== MATERIAL SUPPLIED

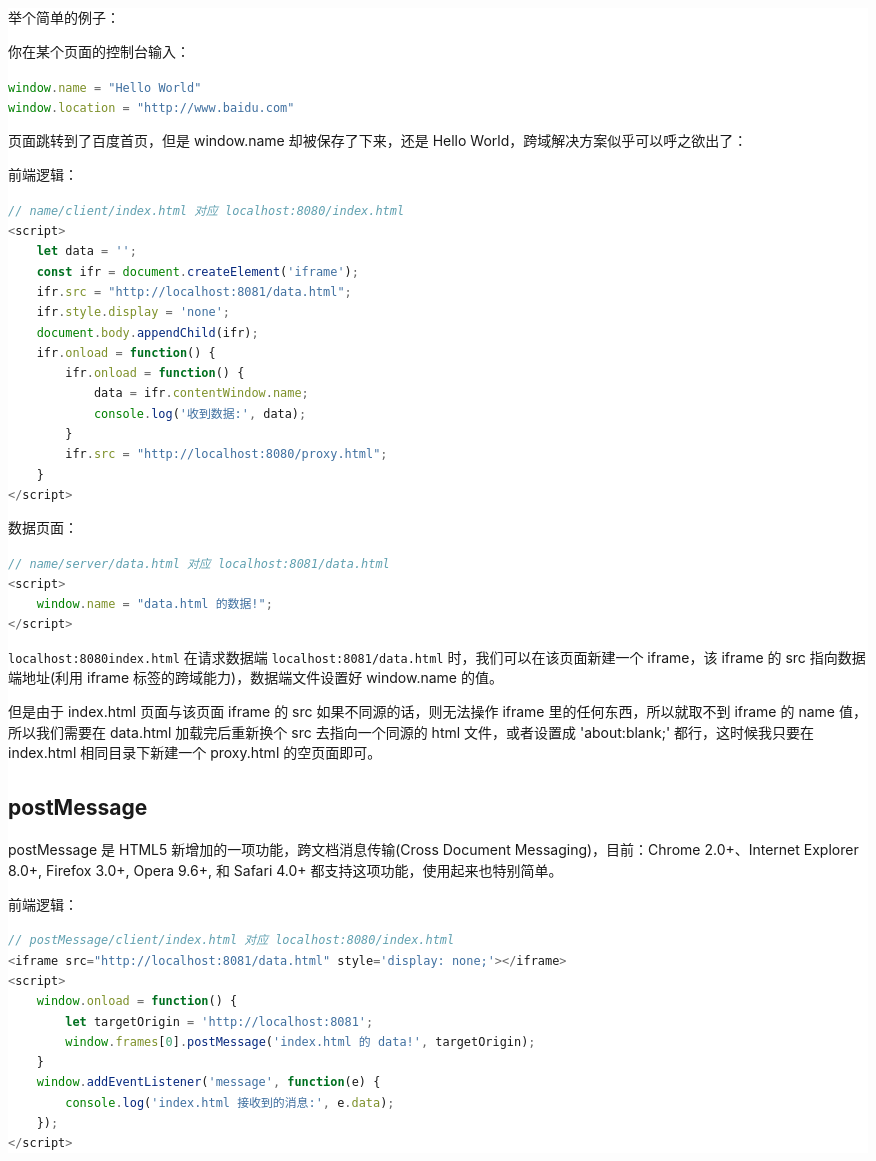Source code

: 举个简单的例子：

你在某个页面的控制台输入：

```javascript
window.name = "Hello World"
window.location = "http://www.baidu.com"
```

页面跳转到了百度首页，但是 window.name 却被保存了下来，还是 Hello World，跨域解决方案似乎可以呼之欲出了：

前端逻辑：

```javascript
// name/client/index.html 对应 localhost:8080/index.html 
<script>
	let data = '';
	const ifr = document.createElement('iframe');
	ifr.src = "http://localhost:8081/data.html";
	ifr.style.display = 'none';
	document.body.appendChild(ifr);
	ifr.onload = function() {
		ifr.onload = function() {
			data = ifr.contentWindow.name;
			console.log('收到数据:', data);
		}
		ifr.src = "http://localhost:8080/proxy.html";
	}
</script>
```

数据页面：

```javascript
// name/server/data.html 对应 localhost:8081/data.html
<script>
	window.name = "data.html 的数据!";
</script>
```

`localhost:8080index.html` 在请求数据端 `localhost:8081/data.html` 时，我们可以在该页面新建一个 iframe，该 iframe 的 src 指向数据端地址\(利用 iframe 标签的跨域能力\)，数据端文件设置好 window.name 的值。

但是由于 index.html 页面与该页面 iframe 的 src 如果不同源的话，则无法操作 iframe 里的任何东西，所以就取不到 iframe 的 name 值，所以我们需要在 data.html 加载完后重新换个 src 去指向一个同源的 html 文件，或者设置成 'about:blank;' 都行，这时候我只要在 index.html 相同目录下新建一个 proxy.html 的空页面即可。

## postMessage

postMessage 是 HTML5 新增加的一项功能，跨文档消息传输\(Cross Document Messaging\)，目前：Chrome 2.0+、Internet Explorer 8.0+, Firefox 3.0+, Opera 9.6+, 和 Safari 4.0+ 都支持这项功能，使用起来也特别简单。

前端逻辑：

```javascript
// postMessage/client/index.html 对应 localhost:8080/index.html
<iframe src="http://localhost:8081/data.html" style='display: none;'></iframe>
<script>
	window.onload = function() {
		let targetOrigin = 'http://localhost:8081';
		window.frames[0].postMessage('index.html 的 data!', targetOrigin);
	}
	window.addEventListener('message', function(e) {
		console.log('index.html 接收到的消息:', e.data);
	});
</script>
```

====

### AIM OF THE EXERCISE
Report each line above that includes the string "proxy".

### EXERCISE ANSWER
		ifr.src = "http://localhost:8080/proxy.html";
但是由于 index.html 页面与该页面 iframe 的 src 如果不同源的话，则无法操作 iframe 里的任何东西，所以就取不到 iframe 的 name 值，所以我们需要在 data.html 加载完后重新换个 src 去指向一个同源的 html 文件，或者设置成 'about:blank;' 都行，这时候我只要在 index.html 相同目录下新建一个 proxy.html 的空页面即可。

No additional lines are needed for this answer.